Write what comes next in the Refuse Fascism tour account, picking up after its final sentence and leaving the data that follows it aside.

Text provided:

- Opening Delimiter -

We passed out tens of thousands of Calls to Action, tens of thousands of stickers, hundreds of posters, and raised thousands of dollars. We visited preexisting Refuse Fascism chapters and many places without them. People opened their homes to us, cooked us meals, and spent time talking with us about the movement to drive out this fascist regime, and how they can contribute. Beyond these wonderful, welcoming hosts, we encountered widespread and often fierce anti-Trump/Pence sentiments.
We began as a group of six and grew to 10 at our peak. We embarked on this busy, important, exciting, and enlightening Tour with a series of goals: to educate people about fascism, how it is manifested in this regime, why we must drive them out, and how we can accomplish this; to bring the message “NO! In the name of humanity we REFUSE to accept a fascist America” to every corner of society and to distribute posters, stickers, and the Call to Action to help others carry out this essential task; to travel to hotspots of struggle, building resistance and connecting up with people who are fighting back; and to organize anyone who wants to protect humanity to become leaders of this movement to bring millions into the streets until the Trump/Pence Regime is driven from power.
Below we’ve provided a collectively created summary to share some highlights of our experiences and a few of the most common patterns of responses and questions among the many people we encountered. Although we can’t fully capture all of the elucidating conversations and important moments, we have tried to synthesize and draw out some key conclusions that will be most useful for continuing and strengthening our vital, urgent, and undeniably necessary movement to drive out the Trump/Pence fascist regime for the sake of all of humanity and the planet.

- Closing Delimiter -

Supplied entries:
- Opening Delimiter -

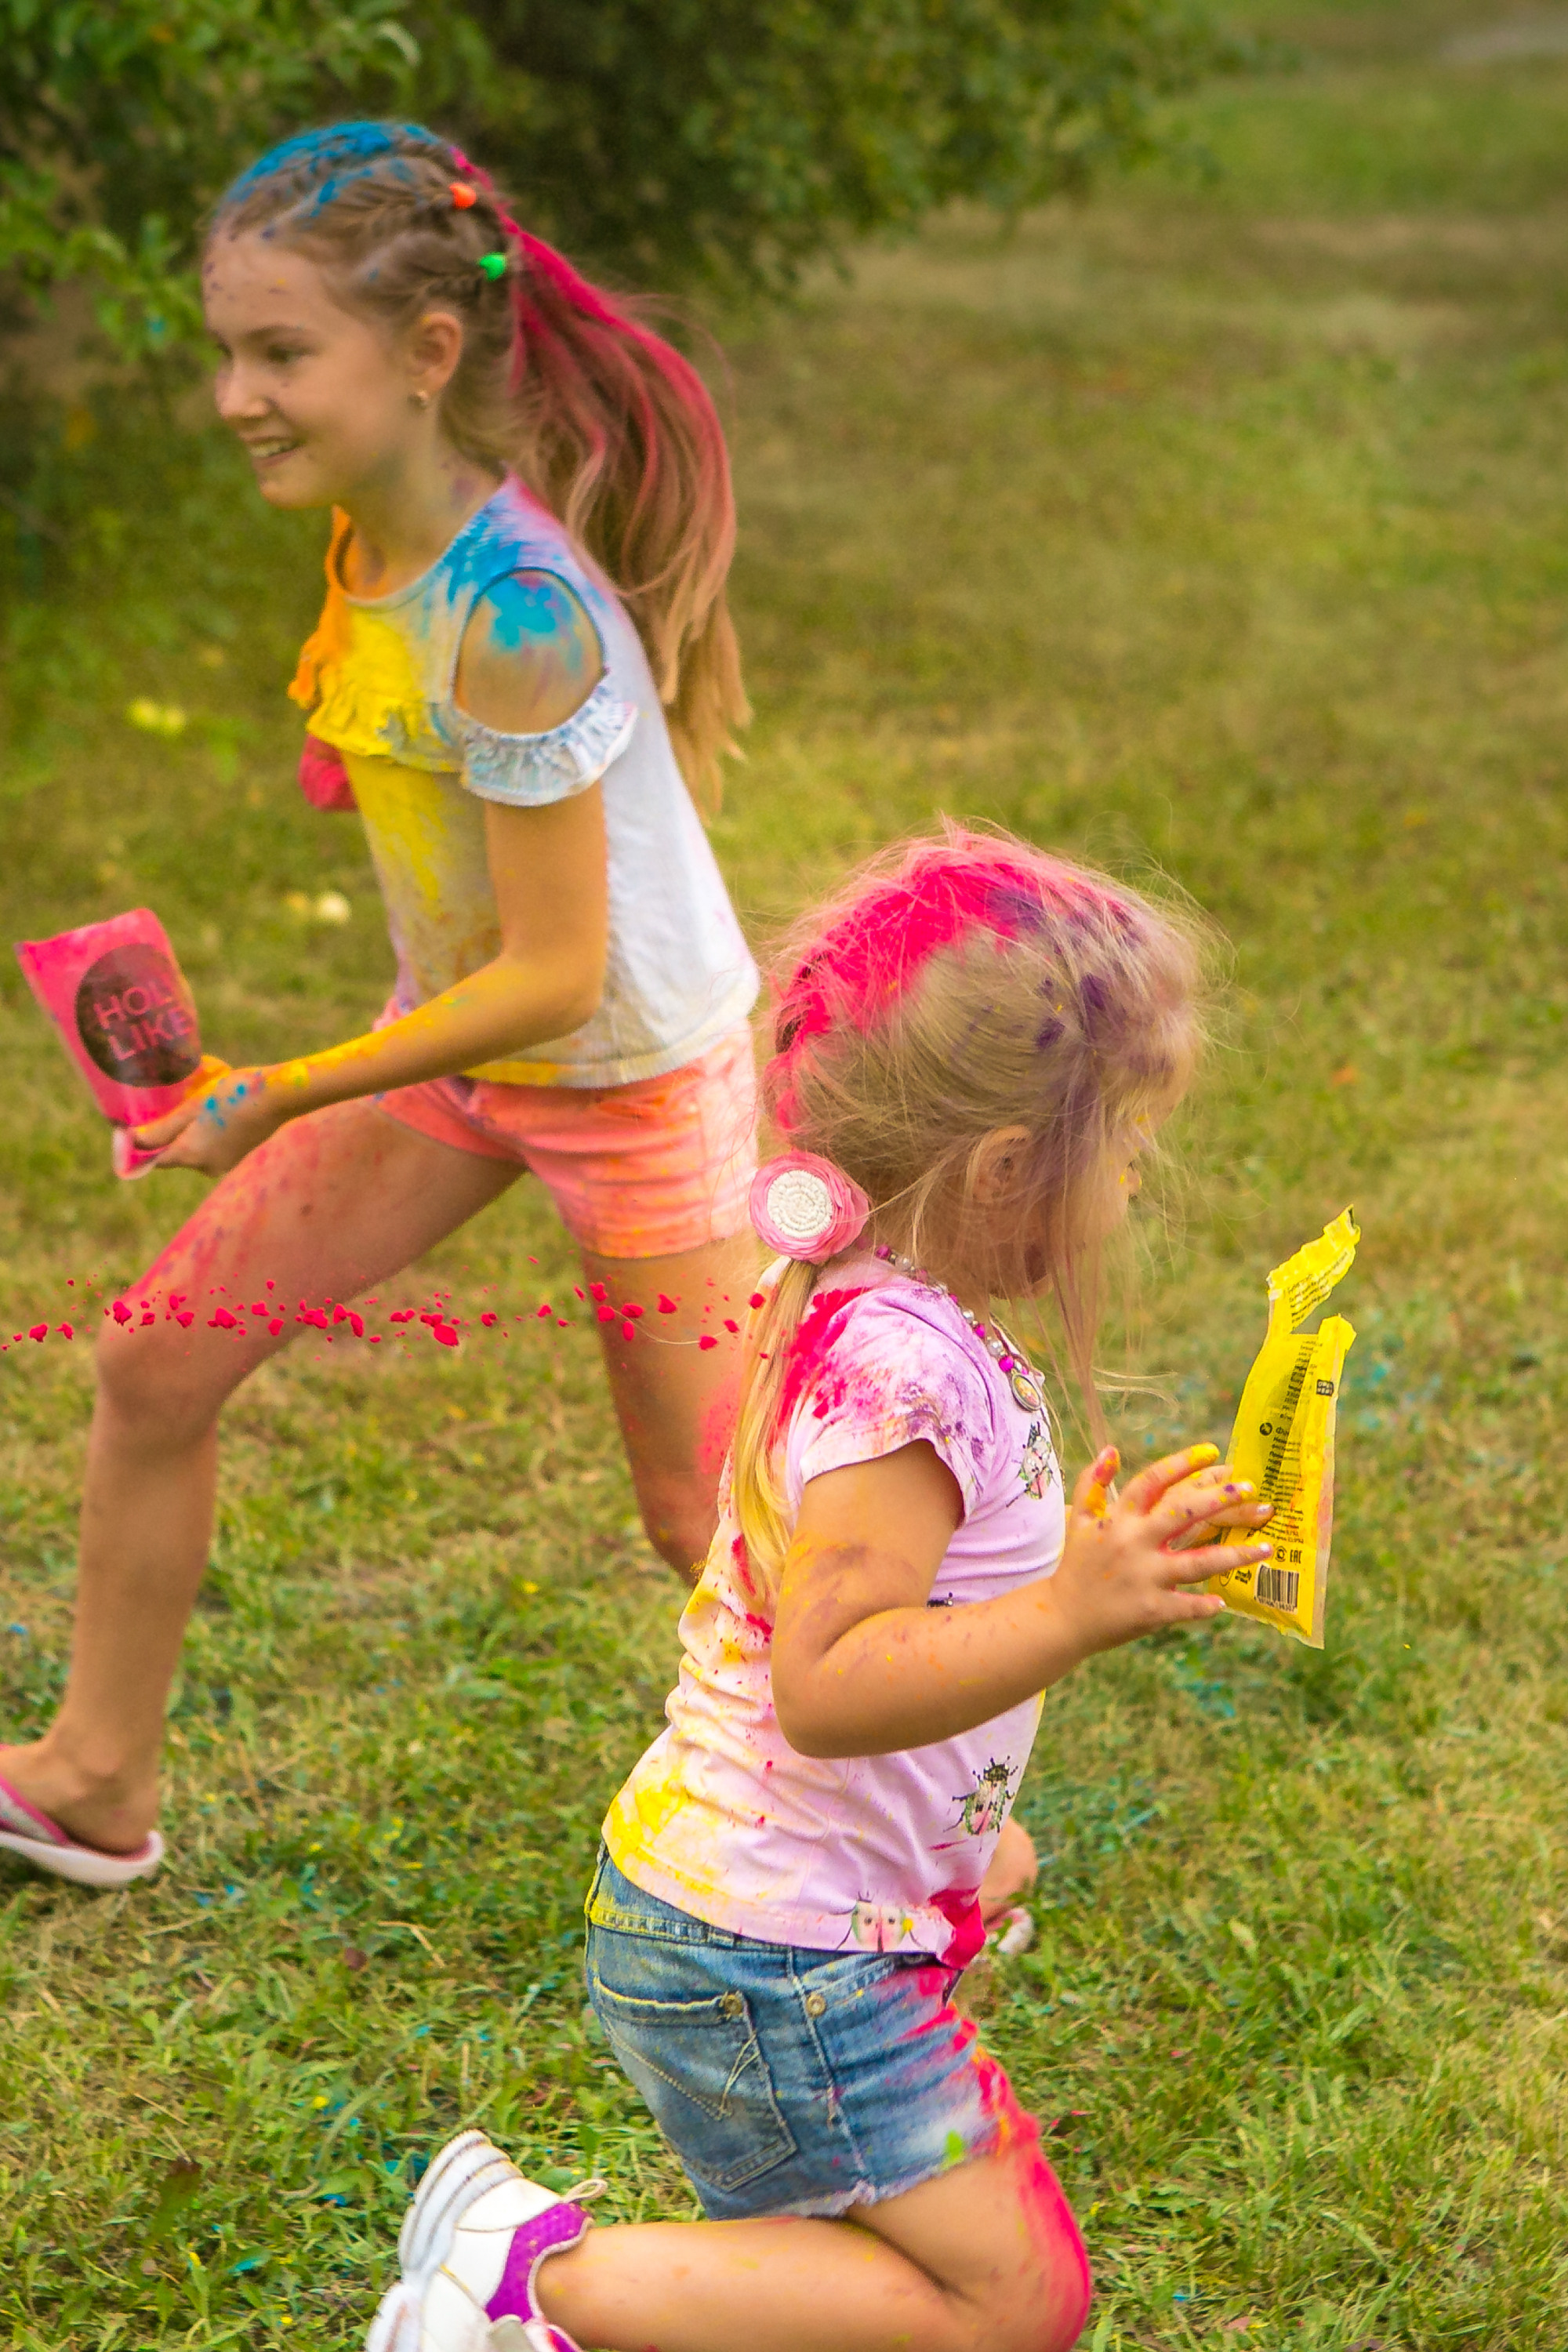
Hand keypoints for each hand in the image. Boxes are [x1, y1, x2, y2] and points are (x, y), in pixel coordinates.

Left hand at [132, 1061, 291, 1175]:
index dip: (136, 1145)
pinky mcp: (235, 1155)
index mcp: (191, 1155)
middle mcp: (205, 1166)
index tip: (127, 1125)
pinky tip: (205, 1110)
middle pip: (171, 1153)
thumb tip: (134, 1140)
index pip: (152, 1160)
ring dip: (182, 1131)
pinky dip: (200, 1132)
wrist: (277, 1097)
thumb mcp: (193, 1107)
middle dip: (162, 1134)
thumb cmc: (232, 1096)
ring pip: (190, 1149)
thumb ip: (163, 1127)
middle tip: (156, 1107)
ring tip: (182, 1104)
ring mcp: (222, 1163)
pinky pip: (207, 1146)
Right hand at [1048, 1442, 1272, 1658]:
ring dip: (1235, 1555)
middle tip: (1249, 1489)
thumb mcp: (1080, 1520)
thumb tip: (1111, 1449)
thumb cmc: (1078, 1565)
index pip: (1153, 1481)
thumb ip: (1092, 1482)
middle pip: (1183, 1513)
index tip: (1213, 1452)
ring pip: (1198, 1562)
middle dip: (1219, 1499)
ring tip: (1267, 1547)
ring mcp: (1145, 1577)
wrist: (1064, 1618)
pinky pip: (1187, 1606)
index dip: (1182, 1463)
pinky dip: (1205, 1605)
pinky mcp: (1152, 1609)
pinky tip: (1225, 1600)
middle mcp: (1134, 1543)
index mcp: (1119, 1519)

- Closing Delimiter -

Final answer:
Charlotte, NC
One of the richest and productive meetings we had was in Charlotte. The fact that this wasn’t a main stop on our Tour underscores the potential this revealed. Two Tour volunteers were arrested during Jeff Sessions’ Senate attorney general confirmation hearing, and when they were in court they met protesters who had disrupted the secretary of state hearing of Rex Tillerson. One of those arrested lives in Charlotte. She invited a few people for breakfast as the Tour made its way from Greensboro down to Atlanta. Twenty-five people showed up.
We were joined by activists from Indivisible and MoveOn.org, Resist Trump Tuesdays organizers, college and high school students, youths from a communist collective, and the Greenpeace activist who had been arrested at the Rex Tillerson hearing. The meeting began in “a very Southern way,” as one Charlotte activist put it. A reverend and professor, who is affiliated with the NAACP, led a prayer about the importance of equality and rights for all people. We were blown away by the enthusiasm of the crowd, their powerful sense of urgency, and consistent participation throughout the meeting and afterwards.
We presented about the Call to Action. After a volunteer gave a compelling fundraising pitch, a community activist did her own fund pitch for the Tour. Attendees openly affirmed the points we were making, clapped and nodded in support, and participated freely to contribute their own ideas, concerns, and goals.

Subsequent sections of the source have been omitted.